• _Directions_: Output the full listing exactly as written, with no pictures in it.

• _Task data_:
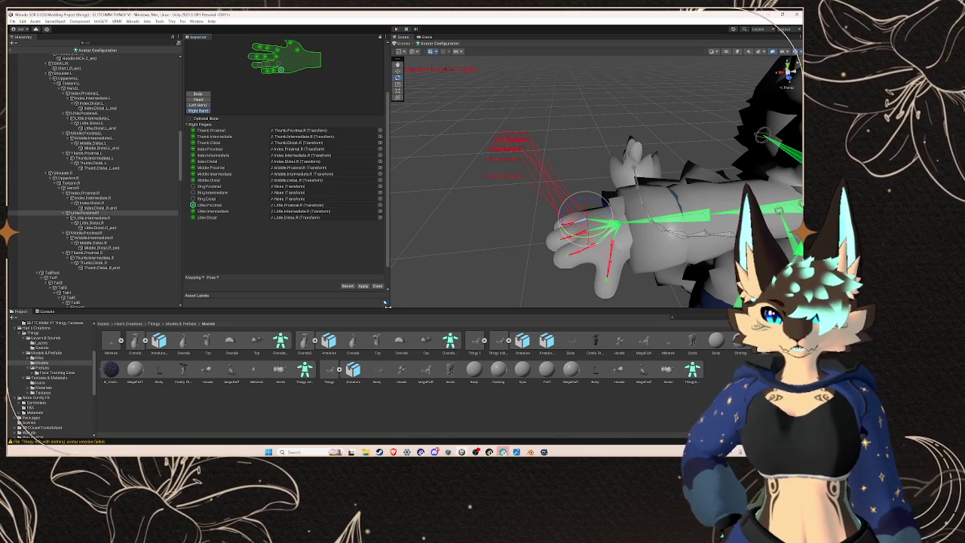
Step: Finish the avatar configuration with Done and expand the Rig tab's Import Messages
click(375, 286)
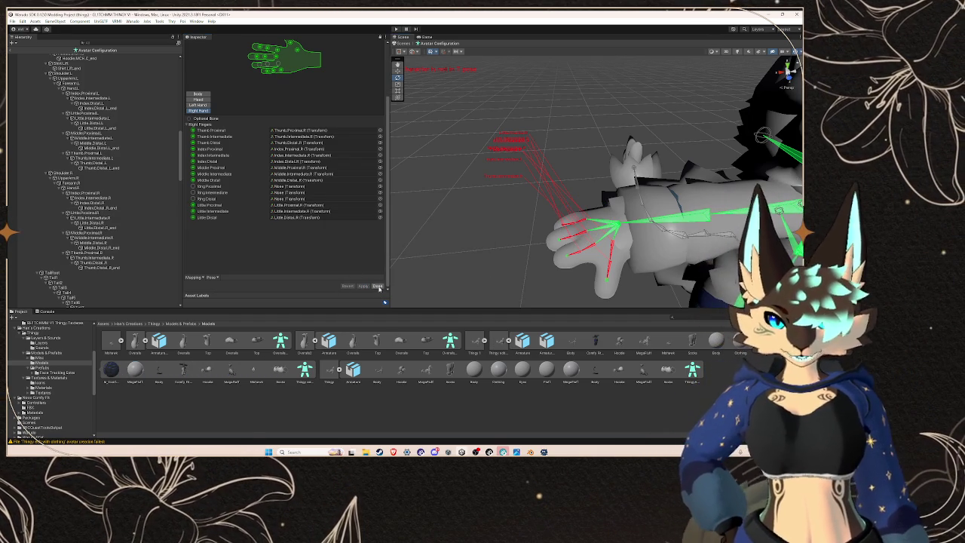
click(377, 286)
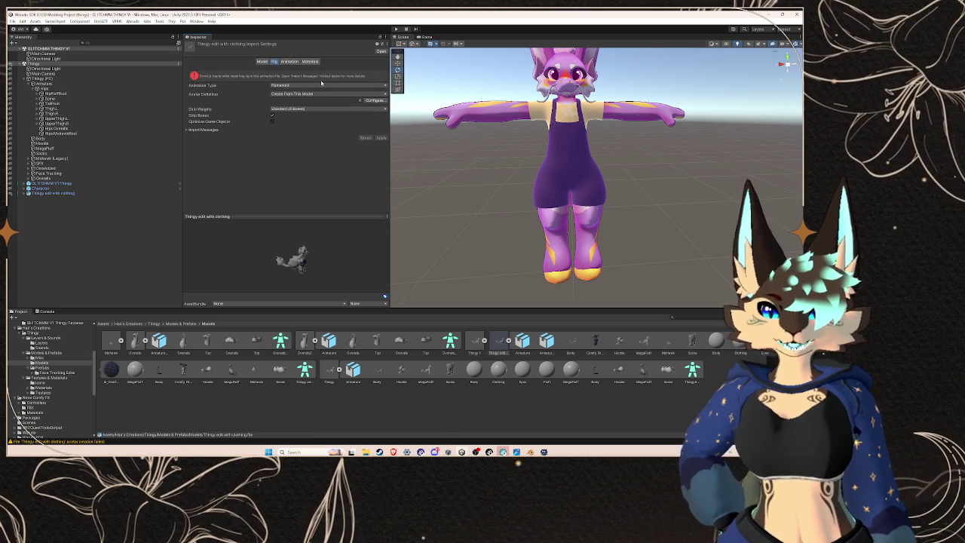
click(193, 129)
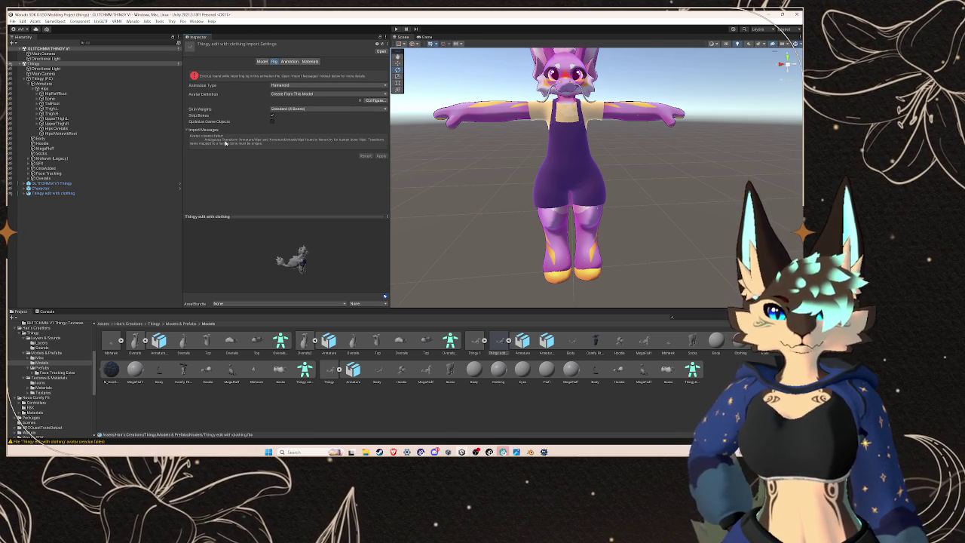
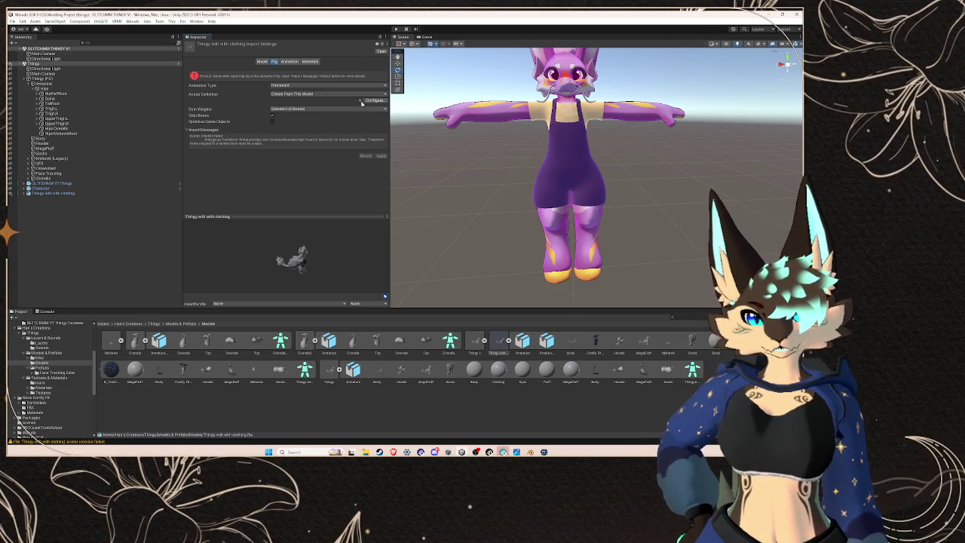
Step: Set the clothed model's Avatar Definition to Copy From Other Avatar and open the Source picker
click(328, 94)
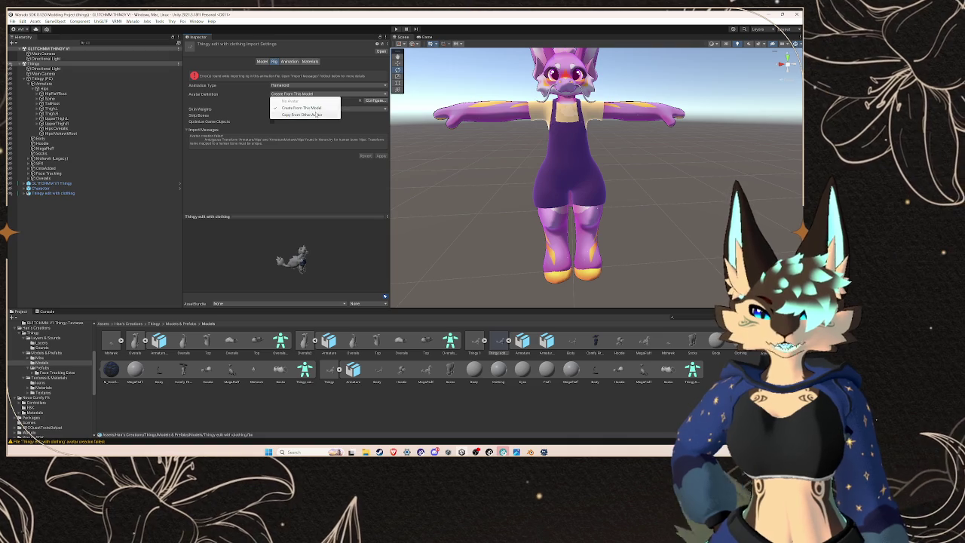
click(317, 114)
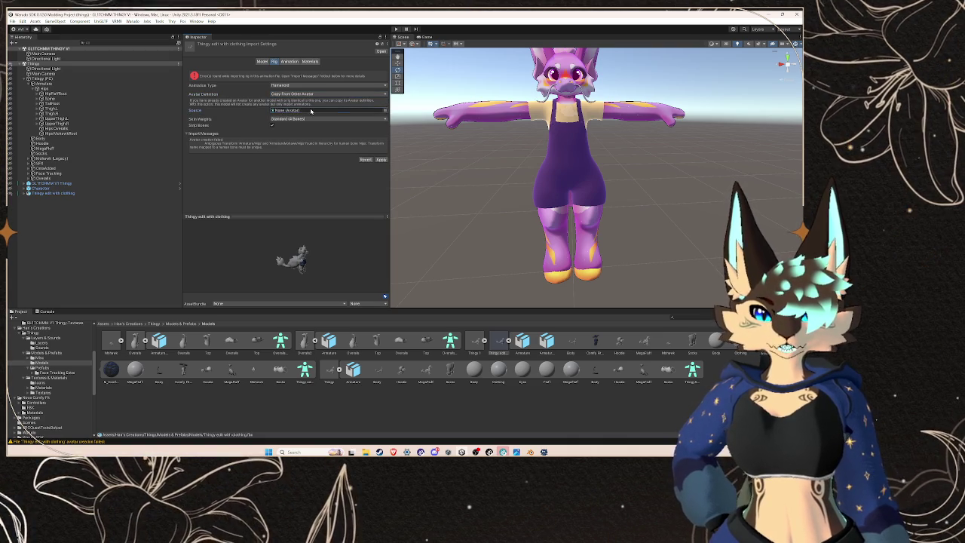
click(385, 111)
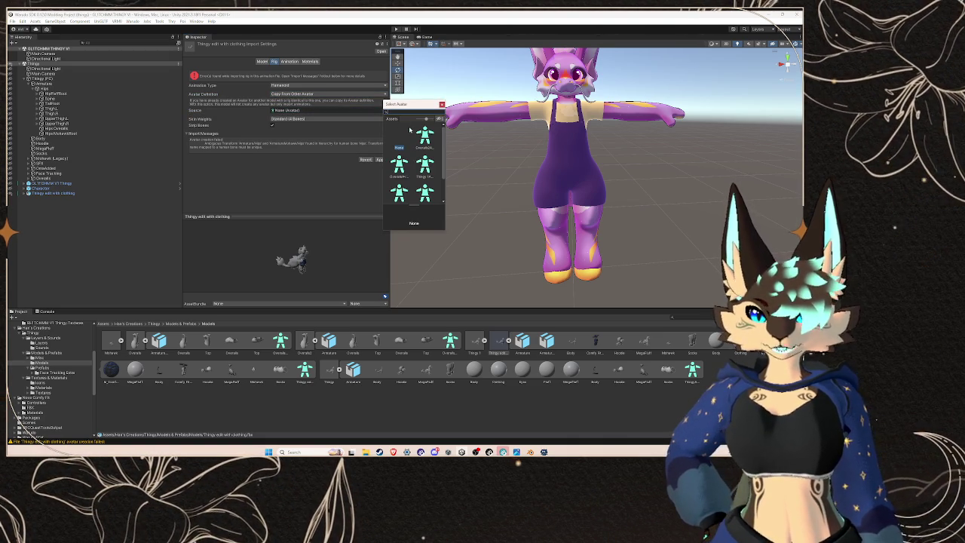
Step: Switch to the Thingy (PC) avatar, reverting the unapplied import settings
click(50, 80)
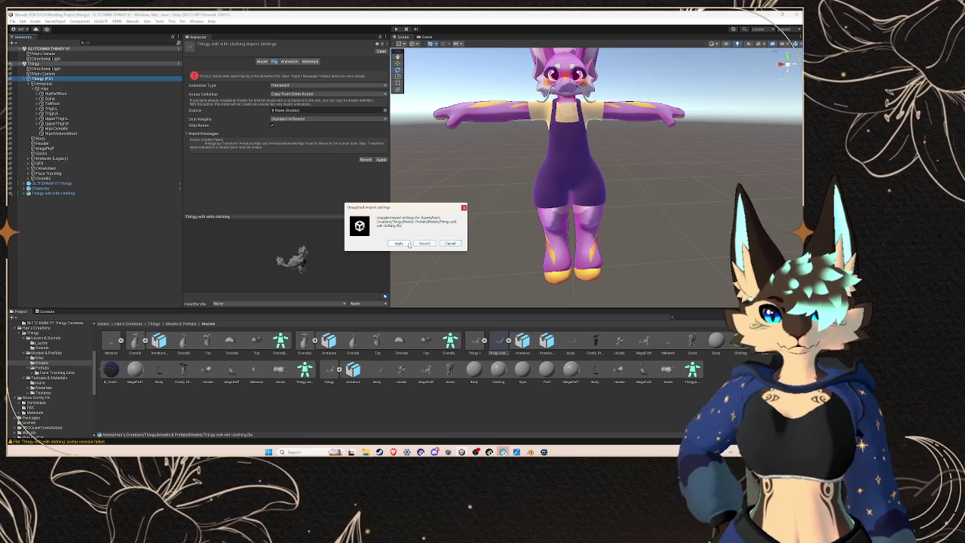
click(451, 244)
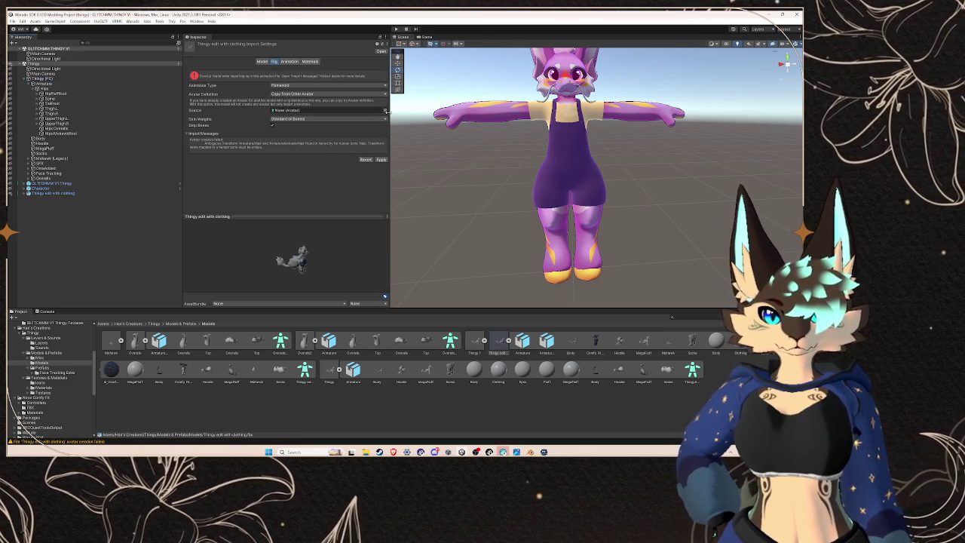
click(46, 79)
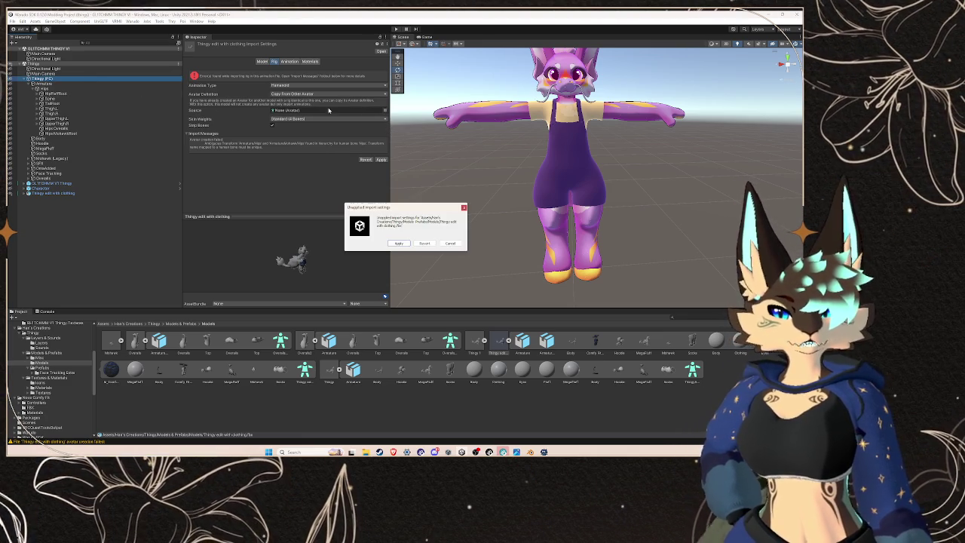
click(426, 244)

• _Result of the task_:
Step: Finish the avatar configuration with Done and expand the Rig tab's Import Messages
click(375, 286)
click(377, 286)
click(193, 129)
Step: Set the clothed model's Avatar Definition to Copy From Other Avatar and open the Source picker
click(328, 94)
click(317, 114)
click(385, 111)
Step: Switch to the Thingy (PC) avatar, reverting the unapplied import settings
click(50, 80)
click(451, 244)
click(46, 79)
click(426, 244)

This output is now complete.